== Exercise passage ==

I still think the lack of any progressive image loading makes AVIF completely unsuited for the web. The picture will only show once it was downloaded completely. That's a big step back from JPEG, and even more so from JPEG XL.

The 'Large' is still relatively low quality -- you can observe this by 3x zooming and comparing to original.

You can easily see that AVIF blurs (beautifies faces) and removes properties of the red cloth in the 'end-of-show' image.

Internet average image quality is higher than the 'Large' setting, so those names are not representative of actual internet use. Camera and image processing use is even of much higher quality.

No, I think Internet average quality is a lot lower than AVIF or JPEG XL at "large". Instead of using such a high bitrate to save a small amount quality, it makes much more sense to use a low bit rate with a significantly higher resolution, and end up with the same file size.

Even cameras often have relatively little detail per pixel, since they do interpolate a lot of information due to the usage of Bayer filters (which record only one primary color per pixel instead of full RGB values), and because anything with less than perfect lighting will be somewhat noisy and blurry anyway.

===
== Available data ==

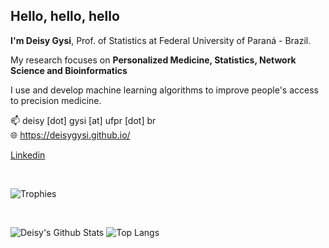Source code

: ## Hello, hello, hello
**I'm Deisy Gysi**, Prof. of Statistics at Federal University of Paraná - Brazil.

My research focuses on **Personalized Medicine, Statistics, Network Science and Bioinformatics**

I use and develop machine learning algorithms to improve people's access to precision medicine.  

:mailbox:  deisy [dot] gysi [at] ufpr [dot] br
<br>
:globe_with_meridians: https://deisygysi.github.io/
<br>


[Linkedin](https://www.linkedin.com/in/deisy-morselli-gysi/)

<br>

![Trophies](https://github-profile-trophy.vercel.app/?theme=dracula&column=3&margin-w=8&margin-h=8&username=deisygysi&no-bg=true)

<br>



![Deisy's Github Stats](https://github-readme-stats.vercel.app/api?username=deisygysi&count_private=true&show_icons=true&include_all_commits=true&theme=dracula)
![Top Langs](https://github-readme-stats.vercel.app/api/top-langs/?username=deisygysi&hide=html,css,scss,Tex&layout=compact&theme=dracula)

<!--
![Top Langs](https://github-readme-stats.vercel.app/api/top-langs/?username=deisygysi&hide=html,css,scss,Tex&theme=dracula)
![Visitor Badge](https://visitor-badge.laobi.icu/badge?page_id=deisygysi)
![Deisy's GitHub stats](https://github-readme-stats.vercel.app/api?username=deisygysi&show_icons=true&theme=dracula) -->
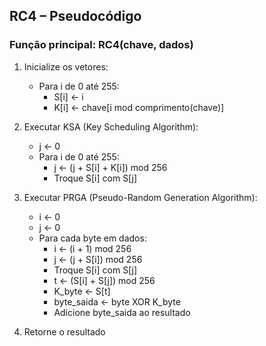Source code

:## RC4 – Pseudocódigo

### Função principal: RC4(chave, dados)
1. Inicialize os vetores:
    - Para i de 0 até 255:
        - S[i] ← i
        - K[i] ← chave[i mod comprimento(chave)]

2. Executar KSA (Key Scheduling Algorithm):
    - j ← 0
    - Para i de 0 até 255:
        - j ← (j + S[i] + K[i]) mod 256
        - Troque S[i] com S[j]

3. Executar PRGA (Pseudo-Random Generation Algorithm):
    - i ← 0
    - j ← 0
    - Para cada byte em dados:
        - i ← (i + 1) mod 256
        - j ← (j + S[i]) mod 256
        - Troque S[i] com S[j]
        - t ← (S[i] + S[j]) mod 256
        - K_byte ← S[t]
        - byte_saida ← byte XOR K_byte
        - Adicione byte_saida ao resultado

4. Retorne o resultado

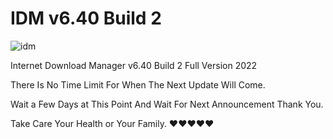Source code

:# IDM v6.40 Build 2
![idm](https://user-images.githubusercontent.com/101240588/157412790-cfcedc75-fa75-40c6-8a5e-319f734620a8.png)

Internet Download Manager v6.40 Build 2 Full Version 2022

There Is No Time Limit For When The Next Update Will Come.

Wait a Few Days at This Point And Wait For Next Announcement Thank You.

Take Care Your Health or Your Family. ❤️❤️❤️❤️❤️
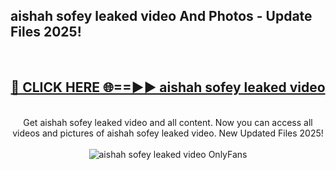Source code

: <h2>aishah sofey leaked video And Photos - Update Files 2025!</h2>
<br>
<div align="center">
<h2><a href="https://top-ai-tools.click/QrbHav" rel="nofollow">🔴 CLICK HERE 🌐==►► aishah sofey leaked video</a></h2>
<br>
Get aishah sofey leaked video and all content. Now you can access all videos and pictures of aishah sofey leaked video. New Updated Files 2025!
<br>
<br>
<a href="https://top-ai-tools.click/QrbHav" rel="nofollow" data-target="animated-image.originalLink"><img src="https://i.ibb.co.com/WyWwxjT/player-gif2.gif" alt="aishah sofey leaked video OnlyFans" style="max-width: 100%; display: inline-block;" data-target="animated-image.originalImage"></a>
</div>
<br>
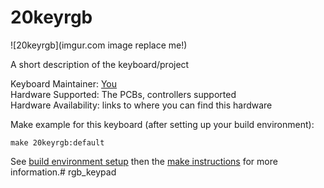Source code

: # 20keyrgb

![20keyrgb](imgur.com image replace me!)

A short description of the keyboard/project

Keyboard Maintainer: [You](https://github.com/snyderitis)  
Hardware Supported: The PCBs, controllers supported  
Hardware Availability: links to where you can find this hardware

Make example for this keyboard (after setting up your build environment):

    make 20keyrgb:default

See [build environment setup](https://docs.qmk.fm/build_environment_setup.html) then the [make instructions](https://docs.qmk.fm/make_instructions.html) for more information.# rgb_keypad
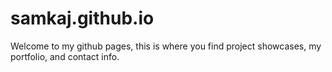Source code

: # samkaj.github.io

Welcome to my github pages, this is where you find project showcases, my portfolio, and contact info.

===

### Work required
Name every image format that the AVIF discussion mentions. The rows aren't needed here.

### Answer space
AVIF, JPEG, JPEG XL